_Action item:_ Reproduce the passage on benchmark timing word for word, starting at "Timing primitives by" and ending at "wall-clock adjustments mid-run.".

_Passage:_
=======

Timing primitives by language
- Rust:
std::time::Instant. - Go:
time.Now()/time.Since(). - C++:
std::chrono::steady_clock.
steady_clock / Instant are the right choice — they are monotonic and
not subject to wall-clock adjustments mid-run.
Tests this step should pass
There are no automated tests for bench (timing values can't be
asserted), but the structural sanity check is:
./target/release/benchctl bench workload --seed 1 --ops 100000 --keys 1024 --scenario default
# expect on stderr:
# ops=100000 keys=1024 elapsed_us=<some number> ops_per_sec=<some number> distinct=1024
# expect on stdout: nothing
Things to watch for
- Don't put
printfinside the timed region. Allocating a string is ~hundreds of nanoseconds and will dominate small workloads. - Don't take a timestamp per op. The cost of
Now()is comparable to the cost of one workload op. - Don't forget the warm-up. The first pass is dominated by cold-cache effects and first-touch allocator behavior.
- Don't claim numbers across machines without describing the machine.
Acceptance
Running bench against a 100k-op, 1024-key workload produces a
throughput line on stderr and an empty stdout. verify.sh and
cross_test.sh continue to pass.

=======

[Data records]
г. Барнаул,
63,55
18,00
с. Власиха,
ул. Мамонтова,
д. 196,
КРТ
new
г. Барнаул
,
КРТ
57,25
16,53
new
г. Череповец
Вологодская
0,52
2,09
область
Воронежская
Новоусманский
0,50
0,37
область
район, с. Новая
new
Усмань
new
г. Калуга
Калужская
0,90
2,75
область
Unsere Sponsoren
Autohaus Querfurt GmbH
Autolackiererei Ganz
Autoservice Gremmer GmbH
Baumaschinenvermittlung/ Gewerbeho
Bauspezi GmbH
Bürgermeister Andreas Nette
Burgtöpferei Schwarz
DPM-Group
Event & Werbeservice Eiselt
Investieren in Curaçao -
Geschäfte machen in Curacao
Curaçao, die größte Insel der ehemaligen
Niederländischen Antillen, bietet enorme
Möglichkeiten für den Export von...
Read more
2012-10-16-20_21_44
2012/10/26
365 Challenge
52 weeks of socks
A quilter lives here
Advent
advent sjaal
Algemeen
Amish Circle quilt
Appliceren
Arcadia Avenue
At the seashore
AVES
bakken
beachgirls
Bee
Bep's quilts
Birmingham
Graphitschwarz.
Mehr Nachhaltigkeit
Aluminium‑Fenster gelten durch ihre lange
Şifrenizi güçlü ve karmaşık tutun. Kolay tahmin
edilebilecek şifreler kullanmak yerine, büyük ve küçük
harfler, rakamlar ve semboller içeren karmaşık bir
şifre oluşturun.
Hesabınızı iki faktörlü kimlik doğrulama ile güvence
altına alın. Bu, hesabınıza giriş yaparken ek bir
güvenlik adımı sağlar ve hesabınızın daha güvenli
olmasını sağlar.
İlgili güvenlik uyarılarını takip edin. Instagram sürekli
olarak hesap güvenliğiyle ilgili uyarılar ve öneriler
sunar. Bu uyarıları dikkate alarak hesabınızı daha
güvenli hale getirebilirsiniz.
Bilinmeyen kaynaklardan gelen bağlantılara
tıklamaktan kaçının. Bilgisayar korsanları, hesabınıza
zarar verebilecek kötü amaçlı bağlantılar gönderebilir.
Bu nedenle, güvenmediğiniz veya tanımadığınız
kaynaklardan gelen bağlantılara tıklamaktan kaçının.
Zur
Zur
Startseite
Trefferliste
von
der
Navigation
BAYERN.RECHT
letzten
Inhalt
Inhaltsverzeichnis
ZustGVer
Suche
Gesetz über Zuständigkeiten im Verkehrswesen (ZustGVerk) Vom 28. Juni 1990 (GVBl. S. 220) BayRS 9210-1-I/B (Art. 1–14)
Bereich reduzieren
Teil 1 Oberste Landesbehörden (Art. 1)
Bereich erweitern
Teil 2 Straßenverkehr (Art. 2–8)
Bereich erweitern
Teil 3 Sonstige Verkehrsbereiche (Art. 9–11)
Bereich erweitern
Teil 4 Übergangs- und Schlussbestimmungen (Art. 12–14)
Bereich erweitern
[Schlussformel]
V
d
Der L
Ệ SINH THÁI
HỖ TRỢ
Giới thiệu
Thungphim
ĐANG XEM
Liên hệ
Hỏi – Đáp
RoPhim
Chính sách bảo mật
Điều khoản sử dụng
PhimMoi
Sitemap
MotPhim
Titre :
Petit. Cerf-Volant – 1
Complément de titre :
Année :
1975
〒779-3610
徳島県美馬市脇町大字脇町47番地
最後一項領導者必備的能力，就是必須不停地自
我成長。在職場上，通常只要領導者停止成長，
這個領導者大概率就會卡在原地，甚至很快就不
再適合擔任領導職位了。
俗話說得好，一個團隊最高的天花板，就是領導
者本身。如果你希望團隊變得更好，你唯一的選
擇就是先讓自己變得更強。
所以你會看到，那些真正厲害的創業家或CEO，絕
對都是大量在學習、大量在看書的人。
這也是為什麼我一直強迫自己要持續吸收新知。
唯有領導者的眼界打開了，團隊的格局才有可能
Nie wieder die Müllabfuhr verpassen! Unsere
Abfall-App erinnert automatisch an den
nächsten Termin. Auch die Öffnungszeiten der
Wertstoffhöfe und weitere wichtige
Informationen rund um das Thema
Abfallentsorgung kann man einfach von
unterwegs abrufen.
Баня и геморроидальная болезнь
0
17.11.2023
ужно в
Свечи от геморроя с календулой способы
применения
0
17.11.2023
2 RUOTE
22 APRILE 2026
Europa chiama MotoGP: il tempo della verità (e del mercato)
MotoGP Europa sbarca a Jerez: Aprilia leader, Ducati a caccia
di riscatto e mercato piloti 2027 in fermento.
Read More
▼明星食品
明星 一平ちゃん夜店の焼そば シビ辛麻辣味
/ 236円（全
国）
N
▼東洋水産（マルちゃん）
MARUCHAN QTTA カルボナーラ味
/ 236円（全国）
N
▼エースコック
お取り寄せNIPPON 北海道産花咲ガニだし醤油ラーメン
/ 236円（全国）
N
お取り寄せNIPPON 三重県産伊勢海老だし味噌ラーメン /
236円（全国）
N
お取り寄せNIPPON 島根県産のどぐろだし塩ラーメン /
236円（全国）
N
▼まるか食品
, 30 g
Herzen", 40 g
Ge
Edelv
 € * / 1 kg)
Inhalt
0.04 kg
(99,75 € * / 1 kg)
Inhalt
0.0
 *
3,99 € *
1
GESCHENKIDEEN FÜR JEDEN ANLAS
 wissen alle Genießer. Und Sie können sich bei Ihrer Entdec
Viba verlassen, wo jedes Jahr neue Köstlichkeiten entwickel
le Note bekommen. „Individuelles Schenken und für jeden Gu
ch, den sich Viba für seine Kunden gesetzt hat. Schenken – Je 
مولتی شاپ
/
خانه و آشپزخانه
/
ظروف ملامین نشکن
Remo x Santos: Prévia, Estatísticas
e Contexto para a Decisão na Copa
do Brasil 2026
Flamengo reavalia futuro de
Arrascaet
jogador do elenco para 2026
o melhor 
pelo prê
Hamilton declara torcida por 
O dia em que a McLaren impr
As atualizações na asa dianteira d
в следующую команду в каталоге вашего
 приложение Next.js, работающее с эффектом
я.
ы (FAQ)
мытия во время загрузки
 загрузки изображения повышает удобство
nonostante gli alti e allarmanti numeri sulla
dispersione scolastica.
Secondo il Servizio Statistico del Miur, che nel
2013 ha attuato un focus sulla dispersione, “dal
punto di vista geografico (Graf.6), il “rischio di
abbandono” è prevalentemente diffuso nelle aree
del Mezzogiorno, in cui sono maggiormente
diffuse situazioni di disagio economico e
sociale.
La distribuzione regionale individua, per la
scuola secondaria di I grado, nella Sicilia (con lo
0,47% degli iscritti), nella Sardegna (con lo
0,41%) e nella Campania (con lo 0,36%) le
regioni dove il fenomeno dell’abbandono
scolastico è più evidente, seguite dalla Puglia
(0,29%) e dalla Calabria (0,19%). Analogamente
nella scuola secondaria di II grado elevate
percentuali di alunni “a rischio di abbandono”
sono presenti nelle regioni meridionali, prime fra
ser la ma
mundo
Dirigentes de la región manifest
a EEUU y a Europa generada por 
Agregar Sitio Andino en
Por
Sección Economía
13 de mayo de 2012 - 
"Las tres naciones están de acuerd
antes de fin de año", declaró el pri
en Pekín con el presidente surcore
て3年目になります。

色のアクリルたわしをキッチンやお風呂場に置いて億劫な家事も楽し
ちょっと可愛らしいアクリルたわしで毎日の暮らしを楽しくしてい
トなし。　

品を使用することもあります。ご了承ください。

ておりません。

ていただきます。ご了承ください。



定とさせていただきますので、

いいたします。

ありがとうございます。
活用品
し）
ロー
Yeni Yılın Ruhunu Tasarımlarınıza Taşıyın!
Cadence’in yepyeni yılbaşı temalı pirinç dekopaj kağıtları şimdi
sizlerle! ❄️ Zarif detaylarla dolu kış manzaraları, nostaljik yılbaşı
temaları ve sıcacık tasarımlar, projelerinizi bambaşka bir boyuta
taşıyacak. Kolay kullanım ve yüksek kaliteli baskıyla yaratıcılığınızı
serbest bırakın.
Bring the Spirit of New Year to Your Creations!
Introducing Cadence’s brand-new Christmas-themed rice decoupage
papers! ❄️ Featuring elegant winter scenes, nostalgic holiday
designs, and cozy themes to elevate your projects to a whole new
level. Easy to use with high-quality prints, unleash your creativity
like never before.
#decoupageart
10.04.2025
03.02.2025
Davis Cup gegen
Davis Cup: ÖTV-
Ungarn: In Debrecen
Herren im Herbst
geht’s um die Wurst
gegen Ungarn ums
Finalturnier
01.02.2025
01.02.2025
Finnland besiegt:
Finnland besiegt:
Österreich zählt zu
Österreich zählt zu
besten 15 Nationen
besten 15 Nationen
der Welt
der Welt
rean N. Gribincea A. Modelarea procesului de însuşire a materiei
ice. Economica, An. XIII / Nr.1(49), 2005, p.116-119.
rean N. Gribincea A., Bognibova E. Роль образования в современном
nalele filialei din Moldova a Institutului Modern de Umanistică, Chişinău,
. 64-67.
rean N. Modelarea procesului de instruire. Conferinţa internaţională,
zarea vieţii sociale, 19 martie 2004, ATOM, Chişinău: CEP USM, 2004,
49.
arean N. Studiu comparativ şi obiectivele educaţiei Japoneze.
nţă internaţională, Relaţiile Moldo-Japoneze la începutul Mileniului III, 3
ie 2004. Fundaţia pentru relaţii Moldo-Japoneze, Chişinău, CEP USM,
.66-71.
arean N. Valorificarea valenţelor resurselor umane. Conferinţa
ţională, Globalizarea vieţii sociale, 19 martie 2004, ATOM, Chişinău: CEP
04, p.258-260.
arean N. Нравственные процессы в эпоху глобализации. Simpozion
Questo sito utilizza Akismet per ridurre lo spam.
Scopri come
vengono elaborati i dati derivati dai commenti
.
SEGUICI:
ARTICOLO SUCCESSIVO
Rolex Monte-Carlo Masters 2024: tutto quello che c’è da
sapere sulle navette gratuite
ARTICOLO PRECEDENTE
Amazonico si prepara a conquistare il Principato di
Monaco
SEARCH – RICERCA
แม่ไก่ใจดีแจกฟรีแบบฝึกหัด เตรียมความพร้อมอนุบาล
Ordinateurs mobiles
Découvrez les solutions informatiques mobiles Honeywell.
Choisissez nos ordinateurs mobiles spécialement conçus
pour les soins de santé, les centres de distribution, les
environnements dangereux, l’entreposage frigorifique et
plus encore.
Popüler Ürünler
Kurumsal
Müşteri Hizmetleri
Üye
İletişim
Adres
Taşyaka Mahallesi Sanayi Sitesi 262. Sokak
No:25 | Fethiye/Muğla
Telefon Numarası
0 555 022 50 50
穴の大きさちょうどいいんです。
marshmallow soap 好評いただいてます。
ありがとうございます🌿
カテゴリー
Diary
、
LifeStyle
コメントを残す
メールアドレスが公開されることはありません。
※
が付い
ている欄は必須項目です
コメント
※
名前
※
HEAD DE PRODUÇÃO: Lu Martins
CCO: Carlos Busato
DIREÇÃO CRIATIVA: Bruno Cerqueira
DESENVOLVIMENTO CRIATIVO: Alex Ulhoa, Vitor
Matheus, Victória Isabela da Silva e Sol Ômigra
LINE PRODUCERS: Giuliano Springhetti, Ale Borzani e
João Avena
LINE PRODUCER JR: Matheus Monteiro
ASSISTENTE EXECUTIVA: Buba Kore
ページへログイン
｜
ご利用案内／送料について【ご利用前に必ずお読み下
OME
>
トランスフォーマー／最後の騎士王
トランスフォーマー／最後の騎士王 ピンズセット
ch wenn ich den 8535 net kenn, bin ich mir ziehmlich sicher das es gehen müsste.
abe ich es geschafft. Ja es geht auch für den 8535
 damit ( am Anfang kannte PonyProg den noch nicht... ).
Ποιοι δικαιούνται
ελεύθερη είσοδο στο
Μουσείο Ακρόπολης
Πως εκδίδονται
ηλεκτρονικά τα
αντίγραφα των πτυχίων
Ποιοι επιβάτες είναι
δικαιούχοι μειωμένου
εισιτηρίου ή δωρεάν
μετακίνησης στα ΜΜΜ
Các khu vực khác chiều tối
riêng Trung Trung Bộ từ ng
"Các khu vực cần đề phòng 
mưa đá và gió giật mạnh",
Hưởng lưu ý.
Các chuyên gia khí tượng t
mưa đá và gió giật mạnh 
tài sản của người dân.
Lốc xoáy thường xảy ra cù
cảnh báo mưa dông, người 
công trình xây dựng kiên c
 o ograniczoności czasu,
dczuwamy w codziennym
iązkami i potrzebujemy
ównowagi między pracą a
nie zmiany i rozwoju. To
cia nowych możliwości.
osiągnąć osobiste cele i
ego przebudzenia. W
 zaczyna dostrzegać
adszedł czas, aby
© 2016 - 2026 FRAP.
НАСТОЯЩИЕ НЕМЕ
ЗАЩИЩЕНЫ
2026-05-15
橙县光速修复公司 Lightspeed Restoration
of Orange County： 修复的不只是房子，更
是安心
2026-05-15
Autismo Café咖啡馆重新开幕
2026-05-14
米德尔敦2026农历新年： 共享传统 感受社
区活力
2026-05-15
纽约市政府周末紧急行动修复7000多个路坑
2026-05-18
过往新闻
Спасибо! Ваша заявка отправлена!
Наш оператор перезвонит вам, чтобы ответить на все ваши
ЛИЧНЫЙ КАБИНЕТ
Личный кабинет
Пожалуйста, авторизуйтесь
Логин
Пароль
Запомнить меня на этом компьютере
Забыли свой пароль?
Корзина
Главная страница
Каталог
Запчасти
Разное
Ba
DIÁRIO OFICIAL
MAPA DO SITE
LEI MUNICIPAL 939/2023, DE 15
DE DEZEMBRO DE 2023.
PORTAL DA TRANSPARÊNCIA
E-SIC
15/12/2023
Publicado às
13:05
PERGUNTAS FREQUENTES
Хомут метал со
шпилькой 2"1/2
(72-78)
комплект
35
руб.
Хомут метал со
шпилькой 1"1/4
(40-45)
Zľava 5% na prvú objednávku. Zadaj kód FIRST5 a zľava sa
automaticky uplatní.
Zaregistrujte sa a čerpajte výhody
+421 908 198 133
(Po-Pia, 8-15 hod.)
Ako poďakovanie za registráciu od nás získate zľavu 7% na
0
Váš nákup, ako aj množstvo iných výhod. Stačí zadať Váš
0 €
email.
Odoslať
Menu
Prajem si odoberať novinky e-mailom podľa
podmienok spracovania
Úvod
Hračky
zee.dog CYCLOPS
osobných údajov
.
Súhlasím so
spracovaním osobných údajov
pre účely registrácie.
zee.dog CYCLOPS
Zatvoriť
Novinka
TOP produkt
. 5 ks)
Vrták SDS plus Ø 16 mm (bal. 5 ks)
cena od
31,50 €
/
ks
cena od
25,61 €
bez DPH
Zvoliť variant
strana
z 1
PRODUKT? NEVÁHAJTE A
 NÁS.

=======

_The answer:_
Timing primitives by language
- Rust:
std::time::Instant. - Go:
time.Now()/time.Since(). - C++:
std::chrono::steady_clock.
steady_clock / Instant are the right choice — they are monotonic and
not subject to wall-clock adjustments mid-run.